By fact you mean reference to some theoretical, learned authority who's opinion you would find more valuable than mine own as it was written long ago and admired and cursed by many. In such a case, my authority is supreme.
I very strongly recognize the power of the individual. As do many Libertarian Socialists. The fact that you must construct the false dichotemy of Socialism = slavery as Capitalism = freedom suggests a limited understanding of my so called "miserable life." A clever retort.
Are you claiming to be a libertarian socialist? Such a broad and misleading term. Could you be a bit more specific?

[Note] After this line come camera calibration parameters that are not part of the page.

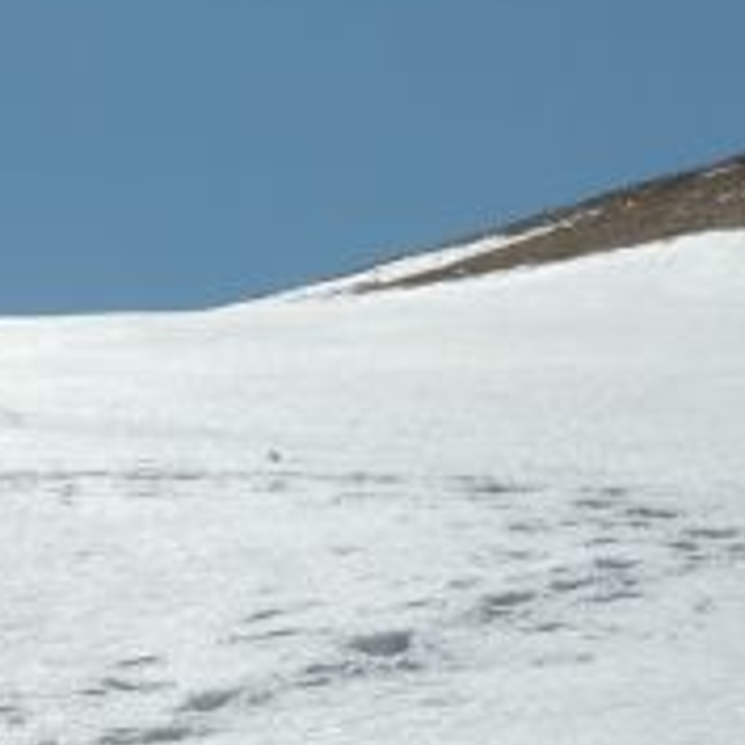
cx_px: 6
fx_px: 4285
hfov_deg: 9.9
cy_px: 678
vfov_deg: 9.9
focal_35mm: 176
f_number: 20
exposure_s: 1/200
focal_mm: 34
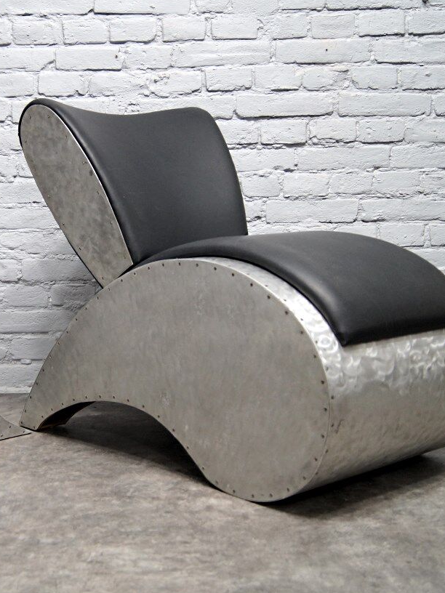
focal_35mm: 53
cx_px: 84
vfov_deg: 36.2
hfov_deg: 27.0
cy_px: 298
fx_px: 908
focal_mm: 24
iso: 400
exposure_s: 1/40
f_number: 4
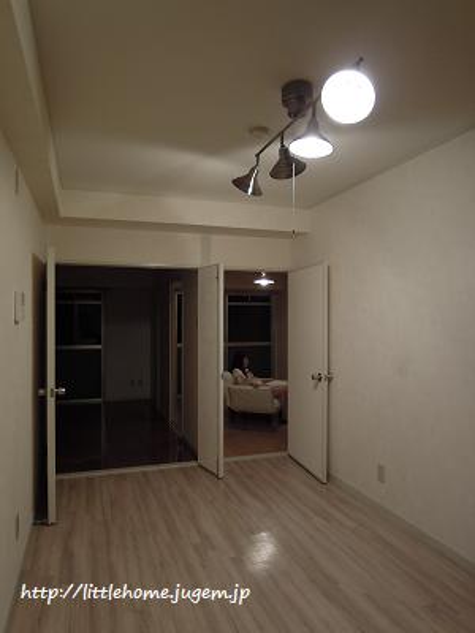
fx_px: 439
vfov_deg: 71.6
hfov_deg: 56.8
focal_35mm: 24
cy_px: 316
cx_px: 238
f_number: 1.8
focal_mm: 4.3
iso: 160
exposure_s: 1/60
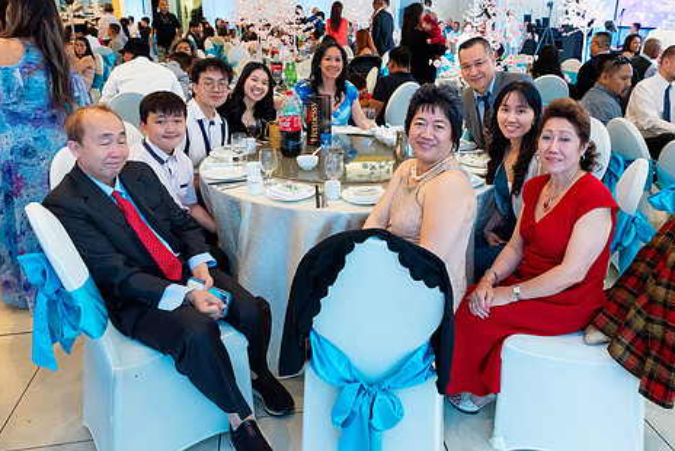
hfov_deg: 61.8
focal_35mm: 30
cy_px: 174
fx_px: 563
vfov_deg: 43.4
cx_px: 371
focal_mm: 24
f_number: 5.6
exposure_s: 1/160
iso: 3200
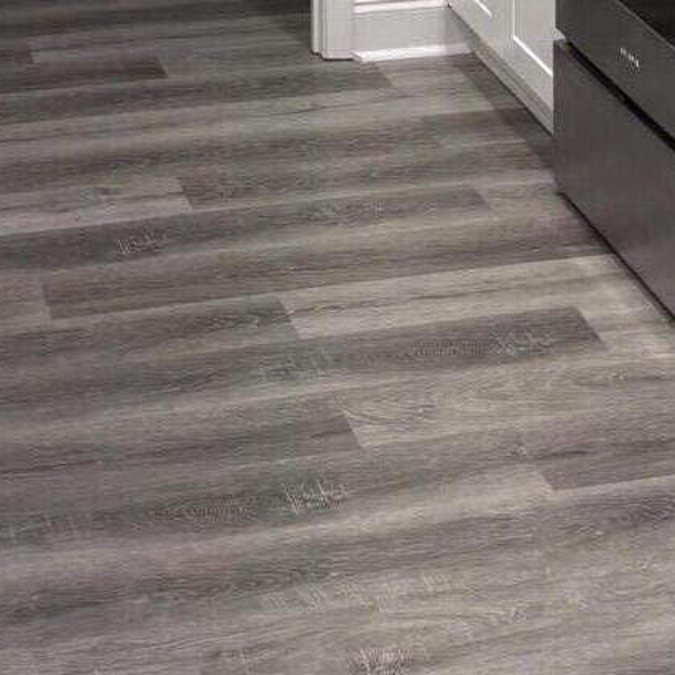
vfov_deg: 15.0
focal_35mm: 109
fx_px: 2405
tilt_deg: -8.7
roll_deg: -0.5
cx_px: 485
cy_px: -285
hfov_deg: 15.9
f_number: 1.6
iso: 64
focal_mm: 5.96
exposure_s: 1/60
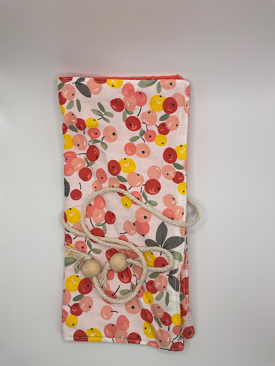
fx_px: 307
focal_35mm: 29
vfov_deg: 61.7
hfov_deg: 48.2
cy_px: 183
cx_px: 138
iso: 25
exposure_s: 1/367
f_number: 1.8
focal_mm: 3
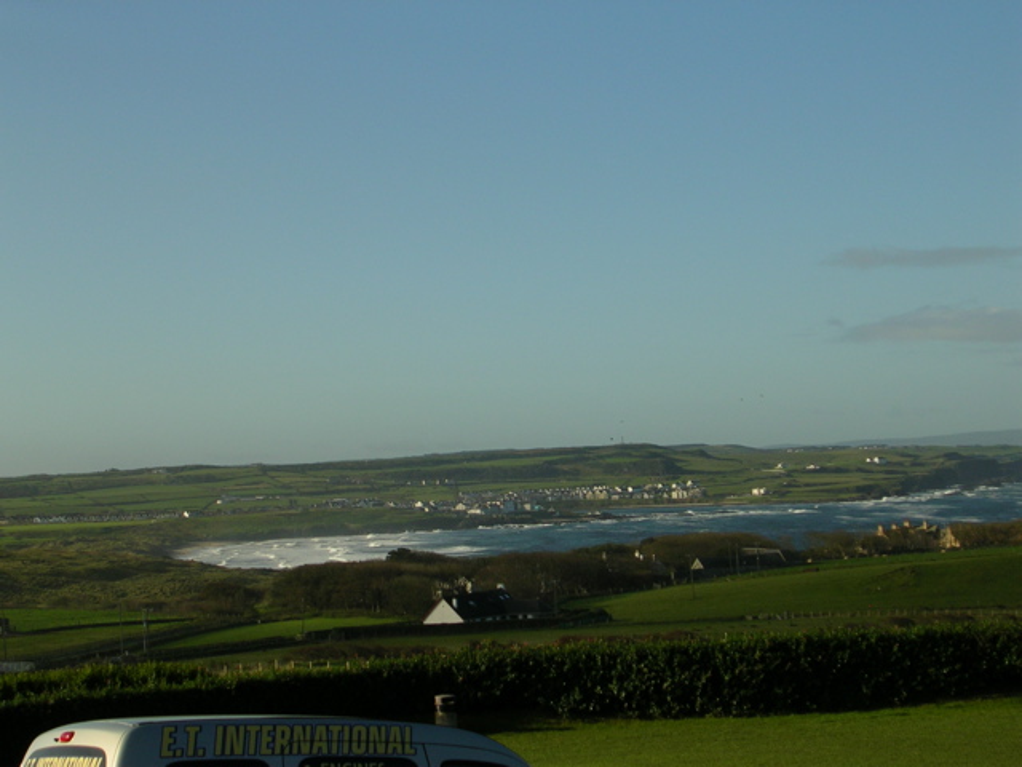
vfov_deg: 19.4
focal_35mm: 76
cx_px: 511
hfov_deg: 25.7
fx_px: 2244
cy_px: 384
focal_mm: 11.5
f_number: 3.9
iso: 50
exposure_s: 1/740
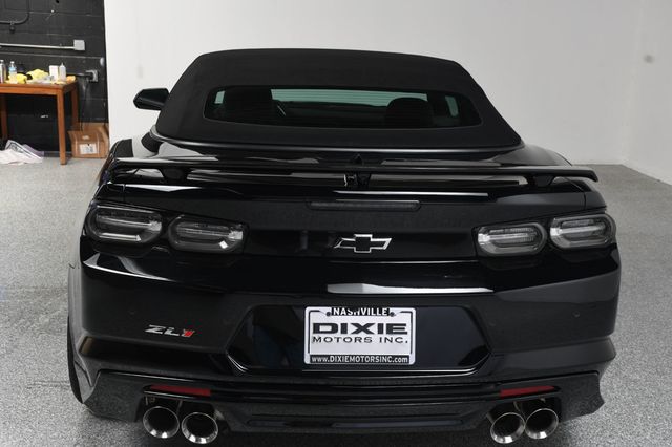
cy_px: 224
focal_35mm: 51
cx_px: 336
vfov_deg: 26.5
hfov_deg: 38.9
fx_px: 951
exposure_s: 1/160
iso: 100
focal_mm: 34
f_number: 10
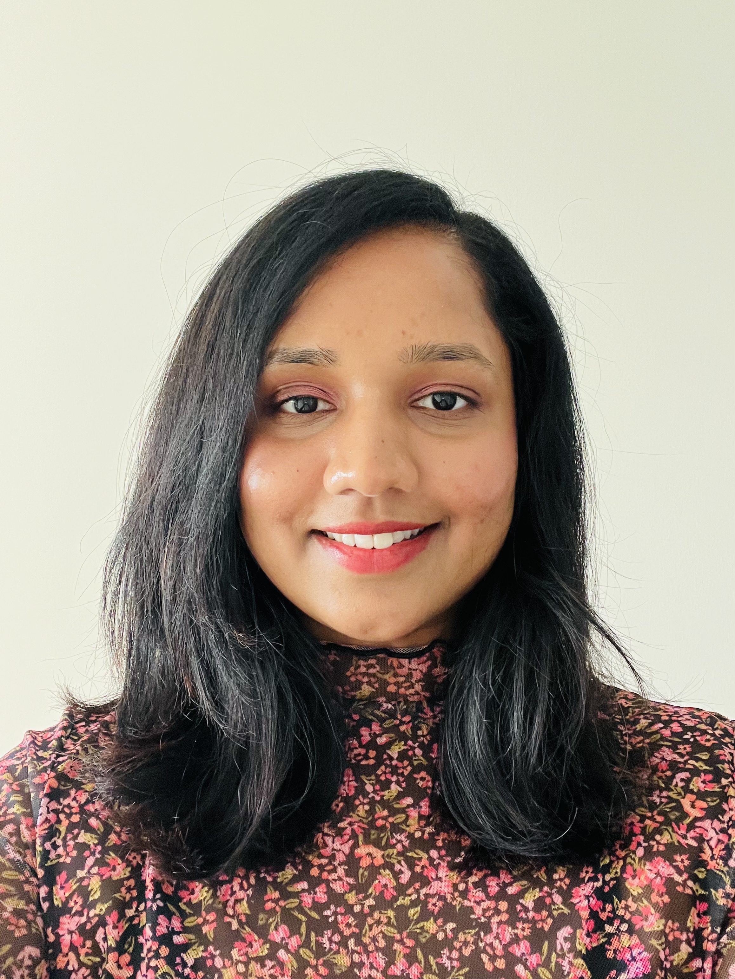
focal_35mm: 30
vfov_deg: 60.0
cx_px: 368
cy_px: 490
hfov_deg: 46.8
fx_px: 849
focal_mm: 2.71
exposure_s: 1/45
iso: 400
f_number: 2.2
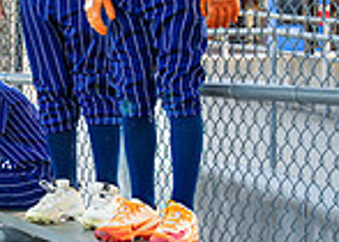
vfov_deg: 8.9
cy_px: 127
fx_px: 1550
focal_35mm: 161
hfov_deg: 11.8
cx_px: -212
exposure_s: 1/320
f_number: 4.5
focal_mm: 35.7
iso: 400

I don't equate broad economic theories with either slavery or freedom, just that certain implementations result in the great loss of individualism, which I value most, while recognizing there is a need for social contracts to achieve gains otherwise impossible. The broader the adherence to collectivism, the more likely we will see death and misery. All in the name of a good cause, of course.
The more you eschew to the collectivized perspective, the more you live a miserable life. Everyone knows this. But some must take a while to come to that realization.
Hardly, I've never seen a more convoluted argument that basically boils down to "trust me, I'm older."
Do you always argue with 12 year olds? Why start now?